21 avril 2009

amnios, seconde version


À travers ma vision trouble, les murs semblent dégoutter, mon ouïe saturée par un bourdonnement aigu m’empêchant d’entendre autre chose. La membrane se déchire et se désintègre peu à peu, me laissant nue. Je sors de la matrice et m’affale, car mes muscles sont atrophiés. La première chose qui me vient à l’esprit est que je suis nue, et que mes yeux ne fonctionnent pas normalement, car tout est nimbé d’un halo flou.
L’air se condense devant ma bouche à chaque souffle, et forme des nuages bleutés. Où suis-je? Pourquoi est-ce que mon côté gauche est aussi douloureux ?
Pourquoi ? Quel crime ai-je commis afin de subir un tel traitement? Mes mains, pourtant, sont vierges de toute saleté. Le fluide opaque tachant mon corps ne semble pas provenir d’une blessure quelconque. Les veines de mes bras sont gonflées à un point tel qu’on eut dit qu’un arbre sans feuilles était tatoué sur ma peau. Mon corps entier est parcouru de tremblements, comme si j’étais en manque de drogue.
Mon nez capte un mélange de vomi, de métal, de poussière, de moisi et de cuivre. L’odeur est insoutenable, je porte la main à ma bouche afin de retenir un haut-le-cœur. Je constate que plusieurs formes s’amoncellent ici et là. Mais il fait trop sombre pour distinguer de quelle nature sont ces silhouettes, exactement. Certaines sont suspendues alors que d’autres reposent contre le sol. J’ai l’impression de me trouver dans un congélateur industriel.
Est-ce des victimes des mêmes sévices que moi ? Que s’est-il passé? Pourquoi suis-je ici?
- Il y a quelqu’un ?
Pas de réponse. Dois-je commencer à paniquer ? Suis-je la seule personne en vie ? Pourquoi le sol ne veut-il pas demeurer stable ? Un banc de brouillard a envahi mon esprit et engourdit mes sens. Les murs ondulent doucement et une lumière apparaît, d’un blanc vif. Une porte qu’on ouvre? De mes doigts gourds, j’essaie de frotter mes yeux pour y voir plus clair, mais ne peux me débarrasser du voile masquant ma vue.
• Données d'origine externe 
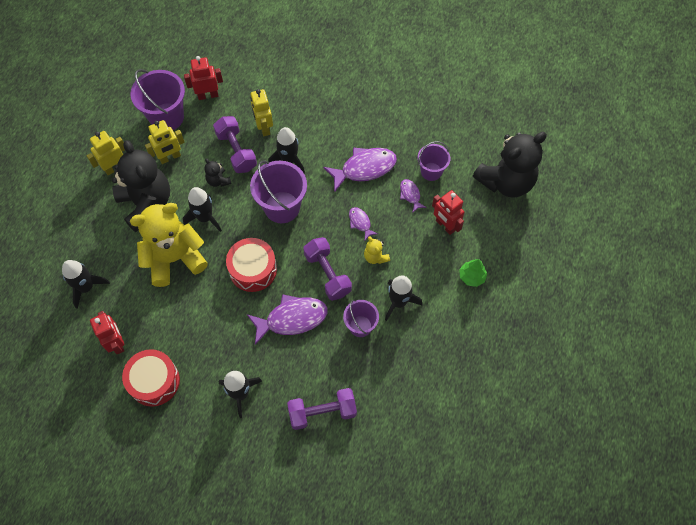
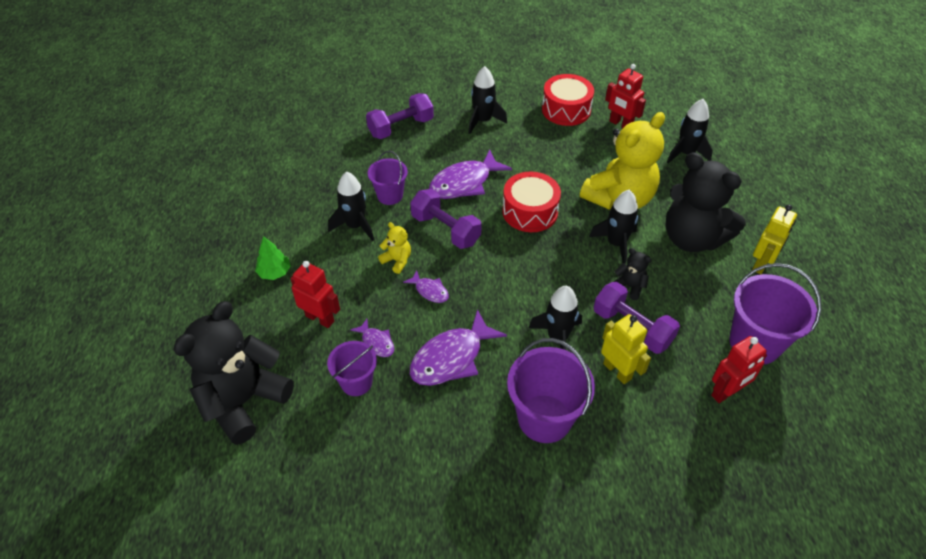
camera: 160 degrees right, 15 degrees down
(170, 157) = (708, 295): yellow robot -> none
(282, 207) = (534, 280): purple bucket -> purple bucket (544, 418)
Quelque chose surgit, fonçant droit vers moi. Je suis presque aveugle et mes muscles ne répondent plus. Tant bien que mal, je me projette sur le côté afin d’éviter le monstre en furie. Me rétablissant, je tâte le sol à la recherche de quelque chose. Ma main glacée touche un glaçon, sur lequel mes doigts se referment. L’objet en question dégage une odeur pestilentielle que je n’arrive pas à identifier.
Un grognement sourd comme de l’eau se fracassant contre des rochers provient de derrière moi. Je pivote sur mes talons instables, levant mon arme improvisée. Je plisse les paupières dans l’espoir de situer mon assaillant, mais seule une forme floue se dessine devant mes globes oculaires inutiles. Je ferme les yeux, son souffle faisant presque vibrer la pièce entière. Une vibration pulse soudain du sol, de plus en plus forte. Avant qu’elle n’atteigne son point culminant, je brandis mon arme improvisée tout en tombant à genoux.
L’impact me jette presque à terre, mais le bruit mouillé l’accompagnant ainsi que l’absence de halètement me signifie que l’ennemi est vaincu, quel qu’il soit.
Grincement, puis soudaine clarté. On me tire vers l’extérieur, une bourrasque de vent glacé afflue brusquement dans mes poumons. Je suis en hyperventilation. Étourdie, je perds pied, mais une main ferme m’entraîne au-delà du rectangle lacté, me laissant tomber sur le sol rugueux contre mon épiderme. J’essaie tant bien que mal de contrôler ma respiration, mais je ne peux que lâcher un bref cri étouffé alors qu’un jet d’eau m’atteint en pleine poitrine. Je tente de me protéger de mes bras tuméfiés, mais la morsure du liquide est tenace.
Un humanoïde à la peau jaune, en fait un militaire vêtu d’une combinaison Hazmat, se penche sur moi, ses iris placides vissés dans les miens.
- Russ. Calme-toi. C’est fini. Tu as passé le test.